Na entrevista, Alessandra Maestrini, falou sobre sua relação de carinho, respeito e admiração com os amigos Miguel Falabella e Mirna Rubim, além, de contar um pouco dos bastidores do espetáculo. Como foi construída a personagem Sarah? Qual a diferença que há entre trabalhar com um musical no teatro e realizar uma performance ao vivo? Foram algumas perguntas respondidas pela atriz. Confira a entrevista na integra.

Esse não é o primeiro trabalho com o Miguel Falabella. Gostaria de saber: como é trabalhar com ele? Um artista, assim como você, completo e que desempenha diversas funções. Qual a diferença de trabalhar com ele na televisão e no teatro?
– Miguel é um ser de LUZ. Luz imensa e generosa. Conviver com ele é um privilégio, uma alegria, uma diversão extrema e um aprendizado incomensurável. A maravilha do teatro é que temos mais tempo para “brincar” e “mergulhar” juntos. Mais tempo para criar e aperfeiçoar cada escolha.
Como surgiu o convite para o atual espetáculo?
– É a segunda vez que este gênio, que tanto admiramos e tanto nos inspira, este amigo que tanto amo, me apronta uma bênção dessas! A primeira vez que Miguel Falabella escreveu algo para mim, mal nos conhecíamos. Foi a Bozena “Lá de Pato Branco”, de ‘Toma Lá Dá Cá’, que todos conhecem.
Ele ficou encantado com meu trabalho na peça “Mamãe Não Pode Saber”, de João Falcão, que eu protagonizava ao lado de Lázaro Ramos, Drica Moraes, Mimi Barros e Vladimir Brichta e, por conta disto, criou um personagem que não existia ainda no seriado, só para me integrar ao elenco.
Desta vez, mais de uma década de amizade e me conhecendo mais a fundo, este homem LUZ escreveu uma peça inteira comigo em mente. Pergunta se estou babando de amores e de alegria?

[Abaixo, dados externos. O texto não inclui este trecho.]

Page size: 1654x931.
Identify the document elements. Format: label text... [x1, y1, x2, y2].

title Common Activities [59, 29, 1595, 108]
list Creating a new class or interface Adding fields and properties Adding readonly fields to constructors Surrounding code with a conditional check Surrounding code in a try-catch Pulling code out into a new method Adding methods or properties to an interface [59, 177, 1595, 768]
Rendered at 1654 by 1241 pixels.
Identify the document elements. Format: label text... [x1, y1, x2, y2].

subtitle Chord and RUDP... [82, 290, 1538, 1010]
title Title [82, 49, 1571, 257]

Mirna Rubim, além de ser uma das solistas de maior destaque do meio operístico nacional, é a preparadora vocal mais requisitada do país. Um ícone da técnica vocal! Ela prepara boa parte dos protagonistas e elencos, tanto dos musicais de grande porte quanto do mercado da ópera.
Miguel estava sendo preparado por ela para algum musical, não lembro qual. Ele chegou cedo e me pegou terminando uma aula e cantando o vocalise à capela que inicia a Ária dos Sinos, de Lakmé. Ficou absolutamente inconformado porque o público me conhecesse só pelas “palhaçada na TV” e disse que iria escrever uma peça para esta voz e esta cantora de ópera, que “não pode ficar escondida do púbico.”

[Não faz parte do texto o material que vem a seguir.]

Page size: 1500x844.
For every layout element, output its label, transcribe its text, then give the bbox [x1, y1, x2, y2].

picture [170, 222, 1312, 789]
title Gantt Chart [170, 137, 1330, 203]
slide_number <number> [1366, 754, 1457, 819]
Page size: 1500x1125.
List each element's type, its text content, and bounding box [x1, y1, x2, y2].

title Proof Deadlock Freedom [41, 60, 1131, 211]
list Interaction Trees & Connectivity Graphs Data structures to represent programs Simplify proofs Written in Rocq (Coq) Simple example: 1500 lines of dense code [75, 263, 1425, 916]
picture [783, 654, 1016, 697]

Em 2016, ele me assistiu fazendo “Yentl em Concerto” e viu à Mirna na peça. “Paradinha, Cerebral”, pronto! Ele teve a certeza de qual seria o enredo. Escreveu para nós, um espetáculo justamente da relação “professor-aluno” (a Arte imita a Vida), através de uma trajetória tão cheia de humor quanto de delicadeza e profundidade. É, realmente, um deleite absoluto!
Foi quanto tempo entre ensaios e a estreia?
– Em matéria de dias, foi um mês não continuo de ensaios, que resultaram em período de dois meses de duração.
Qual a principal dificuldade de trabalhar em um musical?
- Não diria dificuldade, mas atenção. É preciso uma disciplina férrea. E, no caso deste musical, não só de estudos vocais, mas também, em relação aos horários das refeições para não causar refluxo com a pressão do diafragma, por conta do canto operístico.

No espetáculo, você contracena com outra grande artista, Mirna Rubim, como foram os ensaios? Como vocês estabeleceram uma sintonia? Teve alguma situação engraçada e diferente durante os ensaios que você possa compartilhar?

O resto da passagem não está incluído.